Deploying Kafka to support multiple teams or even an entire company has many benefits. It reduces operational costs, simplifies onboarding of new applications as your adoption grows, and consolidates all your data in one place. However, this makes applications sharing the cluster vulnerable to any one or few of them taking all cluster resources. The combined cluster load also becomes less predictable, increasing the risk of overloading the cluster and data unavailability.
In this talk, we will describe how to use quota framework in Apache Kafka to ensure that a misconfigured client or unexpected increase in client load does not monopolize broker resources. You will get a deeper understanding of bandwidth and request quotas, how they get enforced, and gain intuition for setting the limits for your use-cases.

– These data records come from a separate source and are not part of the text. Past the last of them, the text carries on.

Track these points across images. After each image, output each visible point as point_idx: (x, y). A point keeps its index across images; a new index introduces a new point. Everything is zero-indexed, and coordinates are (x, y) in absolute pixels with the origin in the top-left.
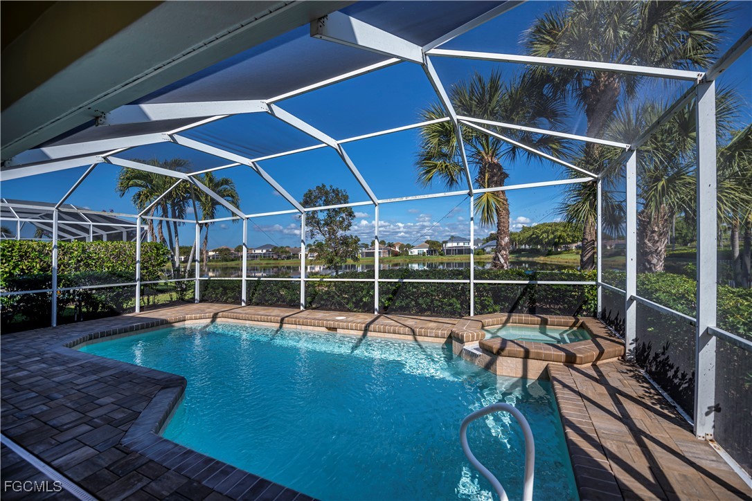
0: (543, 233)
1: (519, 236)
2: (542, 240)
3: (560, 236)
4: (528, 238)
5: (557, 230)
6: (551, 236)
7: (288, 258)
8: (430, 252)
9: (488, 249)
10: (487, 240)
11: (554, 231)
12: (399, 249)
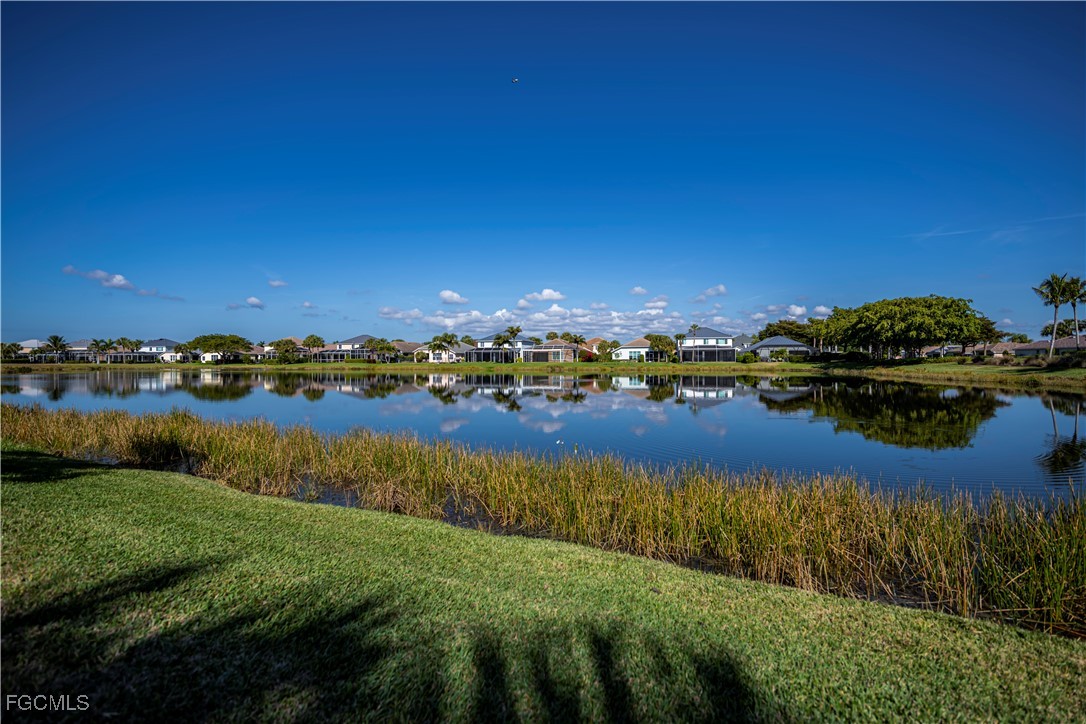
0: (881, 318)
1: (827, 326)
2: (878, 334)
3: (921, 324)
4: (848, 329)
5: (913, 313)
6: (900, 326)
7: (393, 360)
8: (653, 356)
9: (764, 353)
10: (761, 337)
11: (906, 315)
12: (599, 349)
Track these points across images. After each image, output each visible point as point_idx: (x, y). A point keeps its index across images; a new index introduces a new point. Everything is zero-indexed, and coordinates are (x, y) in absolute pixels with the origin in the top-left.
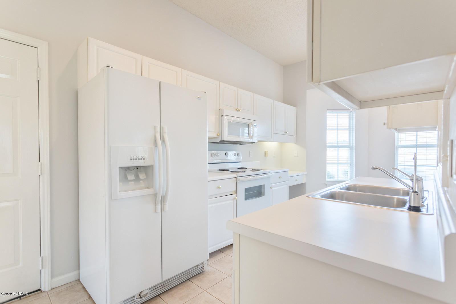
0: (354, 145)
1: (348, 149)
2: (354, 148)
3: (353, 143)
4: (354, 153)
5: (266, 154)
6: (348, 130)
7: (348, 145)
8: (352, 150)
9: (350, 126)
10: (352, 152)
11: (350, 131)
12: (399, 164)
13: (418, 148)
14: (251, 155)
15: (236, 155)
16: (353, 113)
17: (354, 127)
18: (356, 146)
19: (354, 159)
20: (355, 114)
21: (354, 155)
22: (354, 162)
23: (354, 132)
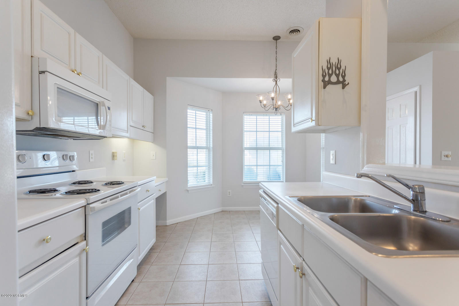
0: (211, 146)
1: (205, 150)
2: (211, 149)
3: (210, 145)
4: (212, 155)
5: (114, 156)
6: (205, 130)
7: (205, 145)
8: (209, 151)
9: (207, 126)
10: (209, 154)
11: (207, 131)
12: (245, 165)
13: (258, 151)
14: (92, 158)
15: (67, 159)
16: (209, 113)
17: (211, 128)
18: (213, 148)
19: (212, 161)
20: (211, 115)
21: (212, 157)
22: (212, 164)
23: (211, 132)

While quotas limit individual applications, there must be enough cluster capacity to support the combined application load. Onboarding new applications or scaling the usage of existing applications may require manual quota adjustments and upfront capacity planning to ensure high availability.

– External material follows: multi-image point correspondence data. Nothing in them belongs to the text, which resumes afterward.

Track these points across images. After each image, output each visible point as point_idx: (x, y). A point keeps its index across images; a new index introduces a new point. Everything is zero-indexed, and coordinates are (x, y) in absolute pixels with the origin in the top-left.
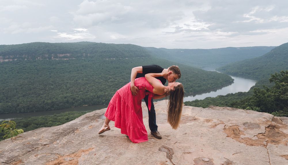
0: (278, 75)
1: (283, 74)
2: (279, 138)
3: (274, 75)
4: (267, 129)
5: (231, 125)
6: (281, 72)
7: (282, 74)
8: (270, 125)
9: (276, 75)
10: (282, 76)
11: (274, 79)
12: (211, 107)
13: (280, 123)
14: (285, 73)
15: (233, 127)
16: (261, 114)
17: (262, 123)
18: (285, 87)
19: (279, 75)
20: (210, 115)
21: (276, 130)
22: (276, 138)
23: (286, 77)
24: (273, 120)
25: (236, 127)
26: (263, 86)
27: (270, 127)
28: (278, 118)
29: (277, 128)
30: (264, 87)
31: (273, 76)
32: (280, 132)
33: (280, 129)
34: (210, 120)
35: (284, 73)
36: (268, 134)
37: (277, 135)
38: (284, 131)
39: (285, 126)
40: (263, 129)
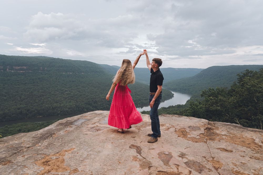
0: (206, 91)
1: (210, 90)
2: (214, 137)
4: (205, 130)
5: (179, 128)
6: (209, 89)
7: (209, 91)
8: (207, 127)
12: (162, 115)
13: (213, 126)
15: (181, 130)
16: (199, 120)
17: (202, 126)
19: (207, 91)
20: (163, 121)
22: (212, 137)
23: (213, 93)
24: (209, 124)
25: (183, 129)
27: (207, 129)
28: (212, 122)
29: (212, 130)
30: (197, 101)
31: (204, 92)
33: (214, 130)
34: (163, 125)
35: (211, 89)
36: (207, 134)
37: (212, 134)
38: (218, 132)
39: (217, 128)
40: (203, 131)
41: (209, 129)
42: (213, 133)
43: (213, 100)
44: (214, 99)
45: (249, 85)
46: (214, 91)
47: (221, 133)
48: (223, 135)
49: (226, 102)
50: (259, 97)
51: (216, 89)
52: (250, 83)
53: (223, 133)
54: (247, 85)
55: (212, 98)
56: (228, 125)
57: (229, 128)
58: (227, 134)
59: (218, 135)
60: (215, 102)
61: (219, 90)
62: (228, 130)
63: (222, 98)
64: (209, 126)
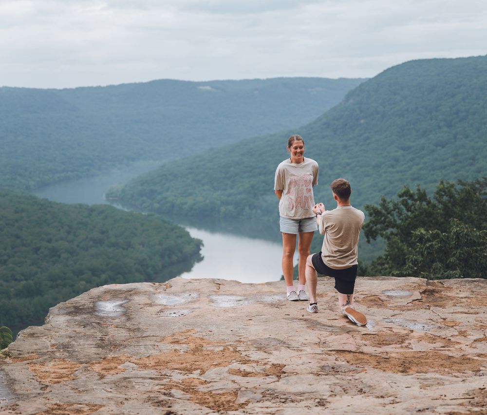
0: (391, 206)
1: (410, 202)
3: (379, 207)
4: (423, 295)
6: (400, 196)
7: (405, 203)
8: (426, 289)
9: (386, 209)
10: (408, 211)
11: (379, 226)
13: (440, 287)
14: (416, 197)
15: (369, 298)
16: (404, 279)
17: (413, 289)
18: (428, 245)
19: (396, 206)
21: (437, 295)
22: (440, 302)
23: (422, 213)
24: (428, 284)
25: (373, 297)
27: (427, 292)
28: (436, 281)
29: (437, 292)
31: (377, 212)
32: (443, 296)
33: (442, 293)
35: (411, 196)
36: (427, 299)
37: (439, 300)
38: (449, 294)
39: (449, 288)
40: (417, 295)
41: (432, 292)
42: (441, 298)
43: (428, 240)
44: (435, 237)
46: (429, 203)
47: (458, 295)
48: (462, 298)
51: (437, 193)
53: (463, 295)
55: (423, 231)
56: (475, 281)
57: (476, 286)
58: (472, 296)
59: (452, 299)
60: (440, 248)
61: (451, 196)
62: (474, 290)
63: (465, 229)
64: (430, 287)
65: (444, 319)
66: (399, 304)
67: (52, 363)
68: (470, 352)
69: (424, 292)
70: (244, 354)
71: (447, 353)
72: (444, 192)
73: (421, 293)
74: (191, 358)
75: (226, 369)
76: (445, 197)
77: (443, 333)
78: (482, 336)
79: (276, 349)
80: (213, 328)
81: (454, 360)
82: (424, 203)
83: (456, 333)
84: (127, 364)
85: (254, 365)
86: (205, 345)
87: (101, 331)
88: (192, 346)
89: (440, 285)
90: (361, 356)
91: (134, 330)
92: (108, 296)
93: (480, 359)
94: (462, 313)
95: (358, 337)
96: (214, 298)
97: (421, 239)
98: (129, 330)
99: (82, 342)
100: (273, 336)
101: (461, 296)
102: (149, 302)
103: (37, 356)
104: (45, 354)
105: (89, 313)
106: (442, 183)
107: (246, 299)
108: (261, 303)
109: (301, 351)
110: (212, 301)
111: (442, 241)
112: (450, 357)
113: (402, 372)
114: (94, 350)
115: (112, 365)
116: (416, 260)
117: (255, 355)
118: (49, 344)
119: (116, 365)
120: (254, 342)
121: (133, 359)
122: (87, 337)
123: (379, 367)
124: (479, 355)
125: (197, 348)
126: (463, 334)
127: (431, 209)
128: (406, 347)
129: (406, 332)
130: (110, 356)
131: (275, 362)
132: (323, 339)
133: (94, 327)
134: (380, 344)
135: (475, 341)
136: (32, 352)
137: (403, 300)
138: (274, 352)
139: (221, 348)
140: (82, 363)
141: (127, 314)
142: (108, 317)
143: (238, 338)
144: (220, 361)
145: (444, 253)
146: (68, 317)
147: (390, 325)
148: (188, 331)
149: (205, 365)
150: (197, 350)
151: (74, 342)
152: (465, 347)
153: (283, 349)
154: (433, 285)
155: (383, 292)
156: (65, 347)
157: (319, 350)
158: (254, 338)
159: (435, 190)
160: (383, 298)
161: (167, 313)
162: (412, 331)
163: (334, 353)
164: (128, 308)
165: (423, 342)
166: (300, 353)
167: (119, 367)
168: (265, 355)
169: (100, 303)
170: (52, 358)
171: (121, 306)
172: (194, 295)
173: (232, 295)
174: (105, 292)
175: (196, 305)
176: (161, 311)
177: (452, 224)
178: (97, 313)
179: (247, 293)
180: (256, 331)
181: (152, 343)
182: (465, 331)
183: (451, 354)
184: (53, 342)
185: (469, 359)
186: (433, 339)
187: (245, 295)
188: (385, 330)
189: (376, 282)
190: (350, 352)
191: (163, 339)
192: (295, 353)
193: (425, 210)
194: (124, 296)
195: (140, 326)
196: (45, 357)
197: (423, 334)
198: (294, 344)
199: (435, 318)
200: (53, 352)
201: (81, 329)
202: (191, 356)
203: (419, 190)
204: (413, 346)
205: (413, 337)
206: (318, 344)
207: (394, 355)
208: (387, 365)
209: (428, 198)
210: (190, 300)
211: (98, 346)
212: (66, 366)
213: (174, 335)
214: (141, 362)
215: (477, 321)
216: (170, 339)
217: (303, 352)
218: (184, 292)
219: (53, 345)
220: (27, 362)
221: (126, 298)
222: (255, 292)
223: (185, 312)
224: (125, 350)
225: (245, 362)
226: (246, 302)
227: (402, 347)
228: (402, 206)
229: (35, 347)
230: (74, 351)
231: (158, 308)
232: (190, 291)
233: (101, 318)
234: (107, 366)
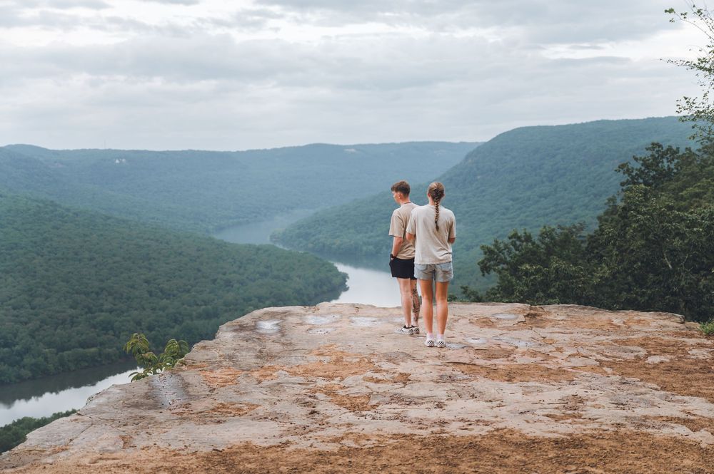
0: (502, 246)
1: (518, 243)
3: (492, 247)
4: (527, 318)
5: (477, 318)
6: (510, 238)
7: (514, 245)
8: (529, 313)
9: (498, 248)
10: (516, 250)
11: (492, 263)
14: (523, 239)
15: (482, 320)
16: (511, 305)
17: (518, 312)
18: (532, 278)
19: (506, 246)
21: (539, 318)
23: (528, 252)
24: (531, 309)
25: (485, 319)
26: (463, 290)
27: (530, 316)
28: (538, 306)
29: (539, 316)
30: (464, 293)
31: (490, 251)
33: (543, 316)
35: (519, 238)
36: (530, 322)
37: (540, 322)
38: (548, 317)
39: (549, 313)
40: (522, 318)
41: (534, 316)
42: (542, 320)
43: (532, 274)
44: (538, 271)
45: (644, 214)
46: (534, 243)
47: (556, 319)
48: (559, 321)
49: (578, 277)
50: (675, 250)
51: (540, 236)
52: (646, 206)
53: (559, 318)
54: (639, 213)
55: (528, 266)
56: (570, 307)
57: (571, 311)
58: (567, 319)
59: (550, 321)
60: (542, 281)
61: (552, 238)
62: (570, 314)
63: (563, 264)
64: (532, 312)
65: (544, 338)
66: (506, 325)
67: (220, 370)
68: (565, 365)
69: (528, 315)
70: (376, 364)
71: (546, 365)
72: (547, 234)
73: (525, 316)
74: (333, 367)
75: (362, 377)
76: (547, 239)
77: (542, 349)
78: (575, 352)
79: (403, 361)
80: (352, 344)
81: (552, 371)
82: (530, 244)
83: (555, 350)
84: (281, 371)
85: (385, 373)
86: (344, 357)
87: (260, 345)
88: (334, 358)
89: (541, 310)
90: (474, 367)
91: (287, 345)
92: (267, 317)
93: (574, 371)
94: (559, 332)
95: (472, 352)
96: (354, 319)
97: (527, 273)
98: (283, 344)
99: (244, 353)
100: (401, 351)
101: (559, 319)
102: (300, 322)
103: (208, 365)
104: (214, 363)
105: (251, 330)
106: (545, 227)
107: (380, 320)
108: (392, 323)
109: (424, 362)
110: (352, 322)
111: (543, 275)
112: (548, 369)
113: (508, 381)
114: (254, 360)
115: (269, 372)
116: (522, 291)
117: (386, 366)
118: (218, 355)
119: (271, 372)
120: (385, 355)
121: (285, 368)
122: (248, 349)
123: (489, 376)
124: (573, 368)
125: (338, 359)
126: (559, 350)
127: (535, 249)
128: (512, 360)
129: (512, 348)
130: (267, 365)
131: (402, 372)
132: (442, 353)
133: (254, 342)
134: (490, 358)
135: (570, 356)
136: (204, 362)
137: (510, 322)
138: (402, 363)
139: (358, 360)
140: (243, 371)
141: (282, 332)
142: (266, 334)
143: (372, 352)
144: (357, 370)
145: (546, 285)
146: (234, 334)
147: (499, 342)
148: (331, 345)
149: (344, 373)
150: (338, 361)
151: (238, 354)
152: (561, 361)
153: (409, 361)
154: (535, 309)
155: (493, 315)
156: (231, 357)
157: (439, 362)
158: (385, 351)
159: (539, 233)
160: (493, 320)
161: (315, 331)
162: (517, 347)
163: (451, 364)
164: (283, 327)
165: (526, 357)
166: (423, 364)
167: (274, 374)
168: (394, 366)
169: (260, 322)
170: (220, 366)
171: (277, 324)
172: (337, 316)
173: (368, 316)
174: (265, 314)
175: (338, 325)
176: (310, 329)
177: (552, 261)
178: (258, 331)
179: (381, 315)
180: (388, 346)
181: (302, 355)
182: (561, 348)
183: (549, 367)
184: (221, 353)
185: (565, 371)
186: (534, 354)
187: (378, 317)
188: (494, 346)
189: (487, 307)
190: (464, 364)
191: (310, 352)
192: (419, 364)
193: (530, 249)
194: (280, 316)
195: (293, 341)
196: (214, 365)
197: (526, 350)
198: (418, 357)
199: (536, 337)
200: (220, 361)
201: (244, 343)
202: (333, 366)
203: (525, 233)
204: (517, 359)
205: (517, 352)
206: (438, 357)
207: (501, 367)
208: (496, 375)
209: (533, 239)
210: (334, 320)
211: (258, 357)
212: (231, 373)
213: (319, 348)
214: (292, 370)
215: (572, 339)
216: (316, 352)
217: (426, 364)
218: (328, 314)
219: (221, 356)
220: (200, 369)
221: (281, 319)
222: (387, 314)
223: (329, 330)
224: (279, 360)
225: (377, 371)
226: (380, 322)
227: (508, 360)
228: (511, 246)
229: (206, 357)
230: (238, 361)
231: (307, 327)
232: (334, 313)
233: (261, 334)
234: (264, 373)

We will describe the steps we took toward solving this problem in Confluent Cloud, where we must immediately support unpredictable load with high availability. We implemented a custom broker quota plugin (KIP-257) to replace static per broker quota allocation with dynamic and self-tuning quotas based on the available capacity (which we also detect dynamically). By learning our journey, you will have more insights into the relevant problems and techniques to address them.